(Plain-text engineering files)
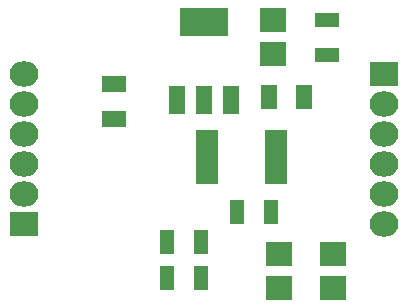
<source format=gbr>
G04 #@! TF.FileFunction,Soldermask,Top*
%FSLAX46Y46*%
G04 Gerber Fmt 4.6, Leading zero omitted, Abs format (unit mm)*
G04 Created by KiCad (PCBNEW 4.0.2-stable) date Sunday, 27 May 2018 'pmt' 21:04:44*
%MOMM*%
G01*
G04 APERTURE LIST*
%ADD10C,0.100000*%
%ADD11R,1.300000X2.100000*%
%ADD12R,2.000000X1.400000*%
%ADD13R,1.400000X2.000000*%
%ADD14R,4.057600X2.432000*%
%ADD15R,1.416000X2.432000*%
%ADD16R,2.432000X2.127200*%
%ADD17O,2.432000X2.127200*%
%ADD18R,2.200860X1.997660*%
%ADD19R,1.850000X0.750000*%
%ADD20R,2.100000X1.300000*%
G04 APERTURE END LIST*
D10*
D11*
X171704000Y-110744000D03*
X174604000Y-110744000D03*
D12*
X161290000Y-102870000D03*
X161290000Y-99870000D03*
D13*
X174395000Y-100965000D03*
X177395000Y-100965000D03*
D14*
X168910000Y-94615000D03*
D15*
X168910000Y-101219000D03*
X171196000Y-101219000D03*
X166624000Y-101219000D03*
D16*
X153670000Y-111760000D03*
D17*
X153670000Y-109220000D03*
X153670000Y-106680000D03*
X153670000Y-104140000D03*
X153670000Y-101600000D03*
X153670000Y-99060000D03*
D16*
X184150000Y-99060000D03*
D17*
X184150000Y-101600000D03*
X184150000Y-104140000D03*
X184150000Y-106680000D03*
X184150000Y-109220000D03*
X184150000Y-111760000D03*
D11*
X168656000Y-116332000D03*
X165756000Y-116332000D03*
X168656000Y-113284000D03*
X165756000Y-113284000D03*
D18*
X174752000Y-94488000D03*
X174752000Y-97327720D03*
X175260000Y-114300000D03*
X175260000Y-117139720D03*
X179832000Y-114300000D03*
X179832000Y-117139720D03*
D19*
X169135000Y-104095000D03*
X169135000Y-104745000D03*
X169135000Y-105395000D03*
X169135000Y-106045000D03*
X169135000Y-106695000D03*
X169135000Y-107345000D03*
X169135000Y-107995000D03*
X175035000Y-107995000D03*
X175035000Y-107345000D03*
X175035000Y-106695000D03*
X175035000Y-106045000D03*
X175035000Y-105395000D03*
X175035000Y-104745000D03*
X175035000Y-104095000D03*
D20*
X179324000Y-97388000D03*
X179324000Y-94488000D03*
M02*

</source>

→ **TRY IT**
Give again, word for word, every line from the one holding "X184150000Y-99060000D03*" to the end of the data.

→ **RESULT OF THE EXERCISE**
X184150000Y-99060000D03*
D17*
X184150000Y-101600000D03*
X184150000Y-104140000D03*
X184150000Y-106680000D03*
X184150000Y-109220000D03*
X184150000Y-111760000D03*
D11*
X168656000Y-116332000D03*
X165756000Y-116332000D03*
X168656000Y-113284000D03*
X165756000Y-113284000D03*
D18*
X174752000Y-94488000D03*
X174752000Y-97327720D03*
X175260000Y-114300000D03*
X175260000Y-117139720D03*
X179832000Y-114300000D03*
X179832000Y-117139720D03*
D19*
X169135000Y-104095000D03*
X169135000Y-104745000D03*
X169135000Y-105395000D03*
X169135000Y-106045000D03*
X169135000Y-106695000D03*
X169135000Y-107345000D03*
X169135000Y-107995000D03*
X175035000Y-107995000D03*
X175035000Y-107345000D03*
X175035000Y-106695000D03*
X175035000Y-106045000D03*
X175035000Y-105395000D03*
X175035000Y-104745000D03*
X175035000Y-104095000D03*
D20*
X179324000Y-97388000D03*
X179324000Y-94488000D03*
M02*

</source>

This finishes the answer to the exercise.